The mutant huntington protein coded by the HD gene accumulates within intranuclear inclusions.

The defect causes a part of DNA, called CAG repeat, to occur in more times than it is supposed to. Normally, this section of DNA is repeated 10 to 35 times. But in persons with Huntington's disease, it is repeated 36 to 120 times.

Huntington's chorea is hereditary.

Initially, there is motor dysfunction and dementia, caused by the loss of neurons of the CNS that produce the neurotransmitter, GABA.

The advent of dementia is thought to be related to the loss of acetylcholine-secreting cells.

Patients show degenerative changes in the basal ganglia structures. They exhibit severely shrunken brain and enlarged ventricles.

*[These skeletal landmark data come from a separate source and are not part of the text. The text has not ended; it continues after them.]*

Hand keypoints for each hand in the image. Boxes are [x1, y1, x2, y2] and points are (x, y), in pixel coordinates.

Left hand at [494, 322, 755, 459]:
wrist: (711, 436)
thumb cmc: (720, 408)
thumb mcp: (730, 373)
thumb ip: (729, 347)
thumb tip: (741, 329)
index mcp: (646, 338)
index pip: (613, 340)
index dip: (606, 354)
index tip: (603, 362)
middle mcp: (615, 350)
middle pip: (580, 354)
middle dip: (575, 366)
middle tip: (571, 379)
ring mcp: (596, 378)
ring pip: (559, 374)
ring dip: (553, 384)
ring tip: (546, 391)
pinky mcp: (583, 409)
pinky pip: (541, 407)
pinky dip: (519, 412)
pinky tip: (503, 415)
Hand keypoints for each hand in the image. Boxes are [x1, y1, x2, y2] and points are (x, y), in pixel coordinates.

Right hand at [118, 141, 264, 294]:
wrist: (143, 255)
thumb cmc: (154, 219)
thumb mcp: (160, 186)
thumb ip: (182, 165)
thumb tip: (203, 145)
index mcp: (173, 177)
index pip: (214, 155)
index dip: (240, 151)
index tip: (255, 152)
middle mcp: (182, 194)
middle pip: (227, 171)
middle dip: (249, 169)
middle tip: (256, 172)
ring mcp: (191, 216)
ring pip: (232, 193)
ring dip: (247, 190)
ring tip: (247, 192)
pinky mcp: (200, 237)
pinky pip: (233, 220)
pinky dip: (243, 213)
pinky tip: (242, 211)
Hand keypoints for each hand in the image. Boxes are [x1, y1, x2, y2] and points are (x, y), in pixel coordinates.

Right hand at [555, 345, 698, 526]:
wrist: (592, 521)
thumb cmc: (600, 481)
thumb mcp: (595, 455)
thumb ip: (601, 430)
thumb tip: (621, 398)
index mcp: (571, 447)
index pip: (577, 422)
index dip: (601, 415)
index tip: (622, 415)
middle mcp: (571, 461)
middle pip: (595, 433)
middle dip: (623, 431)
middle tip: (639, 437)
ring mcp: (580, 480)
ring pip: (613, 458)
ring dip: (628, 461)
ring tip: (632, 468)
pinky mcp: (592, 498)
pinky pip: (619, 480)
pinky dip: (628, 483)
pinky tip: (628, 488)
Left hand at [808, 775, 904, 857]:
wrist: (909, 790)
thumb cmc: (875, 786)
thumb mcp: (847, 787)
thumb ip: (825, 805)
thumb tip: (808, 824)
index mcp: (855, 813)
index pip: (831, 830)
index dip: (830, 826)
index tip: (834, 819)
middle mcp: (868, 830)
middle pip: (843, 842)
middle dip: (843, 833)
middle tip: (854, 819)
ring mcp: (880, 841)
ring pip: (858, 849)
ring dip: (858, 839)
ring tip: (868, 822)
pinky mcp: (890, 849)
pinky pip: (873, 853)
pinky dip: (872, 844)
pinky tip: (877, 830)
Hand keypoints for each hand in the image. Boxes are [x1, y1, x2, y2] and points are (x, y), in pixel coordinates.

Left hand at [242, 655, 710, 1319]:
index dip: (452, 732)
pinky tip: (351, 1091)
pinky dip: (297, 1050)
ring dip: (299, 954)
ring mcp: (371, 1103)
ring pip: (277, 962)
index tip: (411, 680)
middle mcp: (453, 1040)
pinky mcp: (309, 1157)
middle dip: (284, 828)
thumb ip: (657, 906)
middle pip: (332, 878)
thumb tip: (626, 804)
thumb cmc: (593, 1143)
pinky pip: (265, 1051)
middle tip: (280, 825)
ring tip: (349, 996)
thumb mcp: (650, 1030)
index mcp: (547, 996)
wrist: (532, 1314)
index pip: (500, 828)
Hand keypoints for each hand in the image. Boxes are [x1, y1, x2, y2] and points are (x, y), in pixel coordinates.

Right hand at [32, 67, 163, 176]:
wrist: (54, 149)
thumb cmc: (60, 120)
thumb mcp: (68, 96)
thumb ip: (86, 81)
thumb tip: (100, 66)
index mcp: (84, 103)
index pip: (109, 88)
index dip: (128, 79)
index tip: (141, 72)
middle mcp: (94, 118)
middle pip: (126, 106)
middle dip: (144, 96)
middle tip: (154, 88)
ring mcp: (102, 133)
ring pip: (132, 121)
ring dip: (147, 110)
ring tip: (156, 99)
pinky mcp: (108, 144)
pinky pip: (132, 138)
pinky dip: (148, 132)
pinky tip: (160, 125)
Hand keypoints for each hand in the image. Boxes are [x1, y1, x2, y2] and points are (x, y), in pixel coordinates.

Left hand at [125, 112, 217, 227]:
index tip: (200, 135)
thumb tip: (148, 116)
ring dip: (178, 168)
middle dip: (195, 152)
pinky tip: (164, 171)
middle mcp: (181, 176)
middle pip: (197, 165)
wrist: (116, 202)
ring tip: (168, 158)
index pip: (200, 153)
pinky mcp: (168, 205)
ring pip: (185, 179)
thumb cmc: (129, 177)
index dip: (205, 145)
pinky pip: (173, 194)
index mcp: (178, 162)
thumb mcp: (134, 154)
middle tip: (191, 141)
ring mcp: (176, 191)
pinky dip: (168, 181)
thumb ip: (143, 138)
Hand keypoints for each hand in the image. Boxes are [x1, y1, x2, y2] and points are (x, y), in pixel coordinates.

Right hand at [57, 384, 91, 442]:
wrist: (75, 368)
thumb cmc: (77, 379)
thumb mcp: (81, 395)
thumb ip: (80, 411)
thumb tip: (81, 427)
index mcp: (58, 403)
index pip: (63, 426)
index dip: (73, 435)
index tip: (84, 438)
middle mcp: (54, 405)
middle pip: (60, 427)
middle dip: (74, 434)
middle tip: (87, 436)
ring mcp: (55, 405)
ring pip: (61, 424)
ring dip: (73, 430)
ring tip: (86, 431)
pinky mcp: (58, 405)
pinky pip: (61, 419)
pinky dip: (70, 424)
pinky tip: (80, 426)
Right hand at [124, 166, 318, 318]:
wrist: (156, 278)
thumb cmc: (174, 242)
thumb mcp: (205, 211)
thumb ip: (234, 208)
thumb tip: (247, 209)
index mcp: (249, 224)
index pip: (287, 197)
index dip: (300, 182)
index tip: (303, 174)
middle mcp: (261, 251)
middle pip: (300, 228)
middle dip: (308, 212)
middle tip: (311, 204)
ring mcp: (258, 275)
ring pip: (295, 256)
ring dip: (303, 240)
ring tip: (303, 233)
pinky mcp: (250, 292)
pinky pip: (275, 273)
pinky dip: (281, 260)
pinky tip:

They caudate and putamen brain structures are particularly affected as they shrink up to half their normal size.

The symptoms of the disease are caused by a significant reduction (volume and activity) of two principal neurotransmitters, acetylcholine and GABA, in turn affecting the activity of the neurotransmitter dopamine, which becomes hyperactive.
- Can be caused by a lesion of the striatum.
- Huntington's patients typically have chorea-like movements.